== Task brief ==
Reproduce every line of the records below verbatim.

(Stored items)
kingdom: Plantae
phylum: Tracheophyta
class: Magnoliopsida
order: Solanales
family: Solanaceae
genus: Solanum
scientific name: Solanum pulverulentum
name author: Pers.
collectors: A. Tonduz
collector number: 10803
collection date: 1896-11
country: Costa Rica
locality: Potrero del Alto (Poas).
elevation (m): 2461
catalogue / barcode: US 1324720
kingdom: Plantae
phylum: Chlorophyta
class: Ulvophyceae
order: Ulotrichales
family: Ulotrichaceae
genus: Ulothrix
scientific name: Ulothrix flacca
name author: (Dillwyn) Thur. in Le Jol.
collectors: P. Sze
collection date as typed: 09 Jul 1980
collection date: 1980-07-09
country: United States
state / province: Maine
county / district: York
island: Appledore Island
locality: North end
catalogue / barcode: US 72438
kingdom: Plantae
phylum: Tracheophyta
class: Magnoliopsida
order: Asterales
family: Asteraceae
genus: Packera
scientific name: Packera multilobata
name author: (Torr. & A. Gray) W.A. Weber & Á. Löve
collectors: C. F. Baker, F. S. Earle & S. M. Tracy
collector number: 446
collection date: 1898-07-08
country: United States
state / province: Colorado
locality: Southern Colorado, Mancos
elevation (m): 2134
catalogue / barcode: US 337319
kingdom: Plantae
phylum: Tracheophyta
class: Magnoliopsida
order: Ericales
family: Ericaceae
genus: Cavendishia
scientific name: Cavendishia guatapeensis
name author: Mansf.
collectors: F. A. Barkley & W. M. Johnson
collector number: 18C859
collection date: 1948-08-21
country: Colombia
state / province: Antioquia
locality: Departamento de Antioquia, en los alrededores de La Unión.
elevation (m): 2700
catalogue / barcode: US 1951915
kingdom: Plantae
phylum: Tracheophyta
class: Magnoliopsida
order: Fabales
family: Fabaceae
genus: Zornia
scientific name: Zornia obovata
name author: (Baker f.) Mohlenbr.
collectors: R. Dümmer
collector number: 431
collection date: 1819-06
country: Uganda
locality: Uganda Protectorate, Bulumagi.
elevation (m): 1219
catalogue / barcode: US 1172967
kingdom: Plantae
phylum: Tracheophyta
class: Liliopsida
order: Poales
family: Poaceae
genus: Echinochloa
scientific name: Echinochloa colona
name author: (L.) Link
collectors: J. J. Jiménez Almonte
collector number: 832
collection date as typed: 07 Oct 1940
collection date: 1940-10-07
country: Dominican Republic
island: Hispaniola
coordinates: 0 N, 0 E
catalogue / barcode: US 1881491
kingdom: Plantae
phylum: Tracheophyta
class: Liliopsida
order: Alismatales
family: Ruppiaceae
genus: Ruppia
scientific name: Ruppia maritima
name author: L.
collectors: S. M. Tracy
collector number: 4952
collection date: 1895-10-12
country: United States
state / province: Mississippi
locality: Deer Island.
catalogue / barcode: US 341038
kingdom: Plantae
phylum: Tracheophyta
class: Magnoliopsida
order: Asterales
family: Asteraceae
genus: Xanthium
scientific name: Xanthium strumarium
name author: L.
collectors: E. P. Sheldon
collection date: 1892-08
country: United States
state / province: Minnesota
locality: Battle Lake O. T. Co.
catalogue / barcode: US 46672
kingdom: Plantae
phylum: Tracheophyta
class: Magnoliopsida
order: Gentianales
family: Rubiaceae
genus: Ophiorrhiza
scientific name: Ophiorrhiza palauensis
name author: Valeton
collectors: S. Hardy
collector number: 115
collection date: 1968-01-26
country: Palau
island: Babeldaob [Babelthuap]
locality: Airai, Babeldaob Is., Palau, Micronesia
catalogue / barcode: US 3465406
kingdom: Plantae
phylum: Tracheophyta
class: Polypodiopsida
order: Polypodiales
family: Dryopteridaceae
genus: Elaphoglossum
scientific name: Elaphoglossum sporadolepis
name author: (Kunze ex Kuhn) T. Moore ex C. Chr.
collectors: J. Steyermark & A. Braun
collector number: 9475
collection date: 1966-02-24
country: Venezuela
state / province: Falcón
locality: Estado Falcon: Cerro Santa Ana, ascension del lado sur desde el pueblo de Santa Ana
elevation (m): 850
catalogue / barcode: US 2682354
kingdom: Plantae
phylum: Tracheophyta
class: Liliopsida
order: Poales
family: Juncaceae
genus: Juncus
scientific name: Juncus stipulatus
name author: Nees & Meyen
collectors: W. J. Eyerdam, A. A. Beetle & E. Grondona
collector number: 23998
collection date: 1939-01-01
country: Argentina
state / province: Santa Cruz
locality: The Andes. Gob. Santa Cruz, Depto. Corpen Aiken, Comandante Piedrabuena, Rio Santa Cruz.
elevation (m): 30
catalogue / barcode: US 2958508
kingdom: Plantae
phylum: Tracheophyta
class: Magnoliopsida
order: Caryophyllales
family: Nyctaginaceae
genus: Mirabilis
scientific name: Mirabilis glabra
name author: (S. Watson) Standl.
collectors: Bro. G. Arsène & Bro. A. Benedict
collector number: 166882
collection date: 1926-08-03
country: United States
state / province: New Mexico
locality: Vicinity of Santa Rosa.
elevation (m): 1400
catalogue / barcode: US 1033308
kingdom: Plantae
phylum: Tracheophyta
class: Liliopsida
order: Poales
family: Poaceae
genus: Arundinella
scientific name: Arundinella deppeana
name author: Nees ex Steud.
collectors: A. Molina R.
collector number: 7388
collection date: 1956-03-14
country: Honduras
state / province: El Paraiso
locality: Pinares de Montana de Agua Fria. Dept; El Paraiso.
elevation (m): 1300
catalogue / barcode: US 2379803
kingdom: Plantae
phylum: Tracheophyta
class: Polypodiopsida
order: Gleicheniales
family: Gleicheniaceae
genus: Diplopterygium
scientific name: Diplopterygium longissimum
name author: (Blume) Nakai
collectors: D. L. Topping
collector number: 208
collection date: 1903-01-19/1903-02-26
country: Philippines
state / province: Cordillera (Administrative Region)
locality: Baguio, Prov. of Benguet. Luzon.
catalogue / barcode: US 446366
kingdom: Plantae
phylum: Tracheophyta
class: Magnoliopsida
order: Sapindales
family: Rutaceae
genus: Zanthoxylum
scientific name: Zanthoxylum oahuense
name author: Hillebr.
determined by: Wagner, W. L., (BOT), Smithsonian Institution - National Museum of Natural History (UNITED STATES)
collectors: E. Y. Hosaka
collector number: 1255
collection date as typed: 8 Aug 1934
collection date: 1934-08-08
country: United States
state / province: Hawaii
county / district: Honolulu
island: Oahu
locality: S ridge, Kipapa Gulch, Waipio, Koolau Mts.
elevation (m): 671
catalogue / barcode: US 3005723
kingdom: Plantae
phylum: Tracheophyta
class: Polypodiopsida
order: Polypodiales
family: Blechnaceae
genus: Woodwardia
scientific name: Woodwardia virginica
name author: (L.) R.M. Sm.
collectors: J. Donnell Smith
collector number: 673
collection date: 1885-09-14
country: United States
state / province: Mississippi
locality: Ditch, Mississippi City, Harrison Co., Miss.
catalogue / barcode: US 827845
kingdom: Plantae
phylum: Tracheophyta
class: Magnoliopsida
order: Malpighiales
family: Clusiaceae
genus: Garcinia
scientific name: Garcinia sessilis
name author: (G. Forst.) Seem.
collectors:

== Solution to the exercise ==
kingdom: Plantae
phylum: Tracheophyta
class: Magnoliopsida
order: Solanales
family: Solanaceae
genus: Solanum
scientific name: Solanum pulverulentum
name author: Pers.
collectors: A. Tonduz
collector number: 10803
collection date: 1896-11
country: Costa Rica
locality: Potrero del Alto (Poas).
elevation (m): 2461
catalogue / barcode: US 1324720
kingdom: Plantae
phylum: Chlorophyta
class: Ulvophyceae
order: Ulotrichales
family: Ulotrichaceae
genus: Ulothrix
scientific name: Ulothrix flacca
name author: (Dillwyn) Thur. in Le Jol.
collectors: P. Sze
collection date as typed: 09 Jul 1980
collection date: 1980-07-09
country: United States
state / province: Maine
county / district: York
island: Appledore Island
locality: North end
catalogue / barcode: US 72438
kingdom: Plantae
phylum: Tracheophyta
class: Magnoliopsida
order: Asterales
family: Asteraceae
genus: Packera
scientific name: Packera multilobata
name author: (Torr. & A. Gray) W.A. Weber & Á. Löve
collectors: C. F. Baker, F. S. Earle & S. M. Tracy
collector number: 446
collection date: 1898-07-08
country: United States
state / province: Colorado
locality: Southern Colorado, Mancos
elevation (m): 2134
catalogue / barcode: US 337319
kingdom: Plantae
phylum: Tracheophyta
class: Magnoliopsida
order: Ericales
family: Ericaceae
genus: Cavendishia
scientific name: Cavendishia guatapeensis
name author: Mansf.
collectors: F. A. Barkley & W. M. Johnson
collector number: 18C859
collection date: 1948-08-21
country: Colombia
state / province: Antioquia
locality: Departamento de Antioquia, en los alrededores de La Unión.
elevation (m): 2700
catalogue / barcode: US 1951915
kingdom: Plantae
phylum: Tracheophyta
class: Magnoliopsida
order: Fabales
family: Fabaceae
genus: Zornia
scientific name: Zornia obovata
name author: (Baker f.) Mohlenbr.
collectors: R. Dümmer
collector number: 431
collection date: 1819-06
country: Uganda
locality: Uganda Protectorate, Bulumagi.
elevation (m): 1219
catalogue / barcode: US 1172967
kingdom: Plantae
phylum: Tracheophyta
class: Liliopsida
order: Poales
family: Poaceae
genus: Echinochloa
scientific name: Echinochloa colona
name author: (L.) Link
collectors: J. J. Jiménez Almonte
collector number: 832
collection date as typed: 07 Oct 1940
collection date: 1940-10-07
country: Dominican Republic
island: Hispaniola
coordinates: 0 N, 0 E
catalogue / barcode: US 1881491
kingdom: Plantae
phylum: Tracheophyta
class: Liliopsida
order: Alismatales
family: Ruppiaceae
genus: Ruppia
scientific name: Ruppia maritima
name author: L.
collectors: S. M. Tracy
collector number: 4952
collection date: 1895-10-12
country: United States
state / province: Mississippi
locality: Deer Island.
catalogue / barcode: US 341038
kingdom: Plantae
phylum: Tracheophyta
class: Magnoliopsida
order: Asterales
family: Asteraceae
genus: Xanthium
scientific name: Xanthium strumarium
name author: L.
collectors: E. P. Sheldon
collection date: 1892-08
country: United States
state / province: Minnesota
locality: Battle Lake O. T. Co.
catalogue / barcode: US 46672
kingdom: Plantae
phylum: Tracheophyta
class: Magnoliopsida
order: Gentianales
family: Rubiaceae
genus: Ophiorrhiza
scientific name: Ophiorrhiza palauensis
name author: Valeton
collectors: S. Hardy
collector number: 115
collection date: 1968-01-26
country: Palau
island: Babeldaob [Babelthuap]
locality: Airai, Babeldaob Is., Palau, Micronesia
catalogue / barcode: US 3465406
kingdom: Plantae
phylum: Tracheophyta
class: Polypodiopsida
order: Polypodiales
family: Dryopteridaceae
genus: Elaphoglossum
scientific name: Elaphoglossum sporadolepis
name author: (Kunze ex Kuhn) T. Moore ex C. Chr.
collectors: J. Steyermark & A. Braun
collector number: 9475
collection date: 1966-02-24
country: Venezuela
state / province: Falcón
locality: Estado Falcon: Cerro Santa Ana, ascension del lado sur desde el pueblo de Santa Ana
elevation (m): 850
catalogue / barcode: US 2682354
kingdom: Plantae
phylum: Tracheophyta
class: Liliopsida
order: Poales
family: Juncaceae
genus: Juncus
scientific name: Juncus stipulatus
name author: Nees & Meyen
collectors: W. J. Eyerdam, A. A. Beetle & E. Grondona
collector number: 23998
collection date: 1939-01-01
country: Argentina
state / province: Santa Cruz
locality: The Andes. Gob. Santa Cruz, Depto. Corpen Aiken, Comandante Piedrabuena, Rio Santa Cruz.
elevation (m): 30
catalogue / barcode: US 2958508
kingdom: Plantae
phylum: Tracheophyta
class: Magnoliopsida
order: Caryophyllales
family: Nyctaginaceae
genus: Mirabilis
scientific name: Mirabilis glabra
name author: (S. Watson) Standl.
collectors: Bro. G. Arsène & Bro. A. Benedict
collector number: 166882
collection date: 1926-08-03
country: United States
state / province: New Mexico
locality: Vicinity of Santa Rosa.
elevation (m): 1400
catalogue / barcode: US 1033308
kingdom: Plantae
phylum: Tracheophyta
class: Liliopsida
order: Poales
family: Poaceae
genus: Arundinella
scientific name: Arundinella deppeana
name author: Nees ex Steud.
collectors: A. Molina R.
collector number: 7388
collection date: 1956-03-14
country: Honduras
state / province: El Paraiso
locality: Pinares de Montana de Agua Fria. Dept; El Paraiso.
elevation (m): 1300
catalogue / barcode: US 2379803
kingdom: Plantae
phylum: Tracheophyta
class: Polypodiopsida
order: Gleicheniales
family: Gleicheniaceae
genus: Diplopterygium
scientific name: Diplopterygium longissimum
name author: (Blume) Nakai
collectors: D. L. Topping
collector number: 208
collection date: 1903-01-19/1903-02-26
country: Philippines
state / province: Cordillera (Administrative Region)
locality: Baguio, Prov. of Benguet. Luzon.
catalogue / barcode: US 446366
kingdom: Plantae
phylum: Tracheophyta
class: Magnoliopsida
order: Sapindales
family: Rutaceae
genus: Zanthoxylum
scientific name: Zanthoxylum oahuense
name author: Hillebr.
determined by: Wagner, W. L., (BOT), Smithsonian Institution - National Museum of Natural History (UNITED STATES)
collectors: E. Y. Hosaka
collector number: 1255
collection date as typed: 8 Aug 1934
collection date: 1934-08-08
country: United States
state / province: Hawaii
county / district: Honolulu
island: Oahu
locality: S ridge, Kipapa Gulch, Waipio, Koolau Mts.
elevation (m): 671
catalogue / barcode: US 3005723
kingdom: Plantae
phylum: Tracheophyta
class: Polypodiopsida
order: Polypodiales
family: Blechnaceae
genus: Woodwardia
scientific name: Woodwardia virginica
name author: (L.) R.M. Sm.
collectors: J. Donnell Smith
collector number: 673
collection date: 1885-09-14
country: United States
state / province: Mississippi
locality: Ditch, Mississippi City, Harrison Co., Miss.
catalogue / barcode: US 827845
kingdom: Plantae
phylum: Tracheophyta
class: Magnoliopsida
order: Malpighiales
family: Clusiaceae
genus: Garcinia
scientific name: Garcinia sessilis
name author: (G. Forst.) Seem.
collectors:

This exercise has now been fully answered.